Ashley Jones, event director at Framework Media, on the organiser’s newest launch – marketingSHOWCASE – and the strengths of the roadshow model.
Be honest, how far would you travel to an industry trade show?
For me, even the most relevant show of the year, if it’s held more than an hour away, I’d be pushed to go. Factoring in travel, I’m going to need to allow a full day in my diary. Even if there’s nothing else specific in my schedule, the likelihood is, something will “crop up” – it always does.
The days when business teams would attend their annual trade show ‘on-mass’ are long gone. No more boozy overnight stays, triple-decker stands with hospitality penthouse, massive crowds of people having a fun day out. The fact is, we’re all time-poor, information rich. We only attend trade shows with a purpose and they must be convenient. The benefit is in the face-to-face opportunity to meet potential suppliers and industry peers, engage eye-to-eye and achieve goals that you can’t sitting at your desk.
As 21st century exhibition organisers, we act as meeting facilitators.

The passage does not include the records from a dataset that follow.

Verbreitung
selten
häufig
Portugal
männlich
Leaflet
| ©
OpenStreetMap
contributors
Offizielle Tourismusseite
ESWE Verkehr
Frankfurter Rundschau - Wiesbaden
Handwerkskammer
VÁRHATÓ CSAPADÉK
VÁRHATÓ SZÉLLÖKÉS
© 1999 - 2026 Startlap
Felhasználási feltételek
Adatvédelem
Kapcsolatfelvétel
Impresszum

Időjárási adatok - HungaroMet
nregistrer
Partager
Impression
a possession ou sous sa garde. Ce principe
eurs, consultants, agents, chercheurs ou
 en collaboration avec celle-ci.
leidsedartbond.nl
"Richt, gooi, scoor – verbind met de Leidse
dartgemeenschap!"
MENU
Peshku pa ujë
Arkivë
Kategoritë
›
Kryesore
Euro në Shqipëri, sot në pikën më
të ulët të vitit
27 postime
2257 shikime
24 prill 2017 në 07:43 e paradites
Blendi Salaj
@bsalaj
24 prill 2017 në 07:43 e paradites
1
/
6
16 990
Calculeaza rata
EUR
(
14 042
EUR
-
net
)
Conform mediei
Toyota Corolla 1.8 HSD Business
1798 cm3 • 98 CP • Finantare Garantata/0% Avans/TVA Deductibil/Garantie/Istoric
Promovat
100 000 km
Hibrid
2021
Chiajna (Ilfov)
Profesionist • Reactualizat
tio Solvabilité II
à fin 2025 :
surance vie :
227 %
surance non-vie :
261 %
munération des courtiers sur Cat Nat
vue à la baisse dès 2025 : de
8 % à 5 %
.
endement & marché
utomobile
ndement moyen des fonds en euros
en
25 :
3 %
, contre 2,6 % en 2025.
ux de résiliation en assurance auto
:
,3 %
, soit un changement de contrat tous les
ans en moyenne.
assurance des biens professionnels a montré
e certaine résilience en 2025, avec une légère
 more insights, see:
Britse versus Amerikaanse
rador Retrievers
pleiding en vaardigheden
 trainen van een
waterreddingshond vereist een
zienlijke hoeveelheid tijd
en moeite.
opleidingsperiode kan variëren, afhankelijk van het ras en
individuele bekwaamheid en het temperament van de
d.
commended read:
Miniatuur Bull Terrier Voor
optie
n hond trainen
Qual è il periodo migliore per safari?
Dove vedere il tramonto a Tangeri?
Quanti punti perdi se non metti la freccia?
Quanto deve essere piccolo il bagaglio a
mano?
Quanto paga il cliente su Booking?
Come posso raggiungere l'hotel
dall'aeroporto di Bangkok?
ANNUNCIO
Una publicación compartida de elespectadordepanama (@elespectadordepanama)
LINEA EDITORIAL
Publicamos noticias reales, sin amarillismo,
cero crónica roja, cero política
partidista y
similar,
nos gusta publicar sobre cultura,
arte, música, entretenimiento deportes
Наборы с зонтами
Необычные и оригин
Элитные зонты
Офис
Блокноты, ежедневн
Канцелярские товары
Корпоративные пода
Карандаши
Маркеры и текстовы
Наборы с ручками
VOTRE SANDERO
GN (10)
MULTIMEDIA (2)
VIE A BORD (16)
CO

Our customers require us to attract motivated buyers, while visitors expect high quality content in the form of relevant exhibits and engaging speakers. What’s more, they need us to make it as easy for them as possible. Fail to match buyer with supplier and your event is doomed.
As a result, exhibitions have become more niche and smaller, particularly B2B. There are fewer examples of successful ‘Mega Business Events’, so the need for an annual ‘National’ exhibition comes into question. After all, what is a national exhibition? How many shows have the pull to attract businesspeople from far-flung locations? Whether held in one of the London venues or The NEC, I’d argue that the vast majority of visitors live and work locally, resulting in what are, in effect, larger regional events.
Back in the day (1991), our original concept for an industry roadshow was based on the premise that, where a successful annual exhibition exists, there are also opportunities for regional events with the same theme. As it happens, in our first market ‘business software’ we also ran the annual event and, whilst the annual event is long gone, the roadshow continues to thrive. Certainly it has and continues to evolve, but it’s still out there serving satisfied exhibitors and visitors alike.
Our most recent launch, marketingSHOWCASE, is another good example of a roadshow designed to provide a focussed and convenient way for busy Marketing Managers to find new suppliers, learn from industry experts and share best practice. The response from delegates has been awesome.
Visitors frequently comment how much the appreciate the local approach. They value the fact that suppliers come to them, which means they are open to conversation and creates an atmosphere that’s conducive to doing business.
In spite of what I said earlier, it’s amazing that the first question asked by lots of prospective exhibitors is still ‘How many people do you get?’. My answer is always the same, ‘surely you’re more interested in who’s coming than how many’. Simply put, we always focus on delegate quality. We look for exhibitors who would rather have two or three quality conversations with ‘real buyers’ than large numbers of unmotivated visitors. Collecting background information is a task much better performed on Google than at exhibitions, which, as I’ve already said, should be a place for face-to-face meetings.
Of course there’s a place for exhibitions of all types and sizes but B2B organisers must accept that it’s not about filling space, it’s about delivering the right number of buyers and creating selling opportunities for your clients.
My personal opinion? That’s better done locally.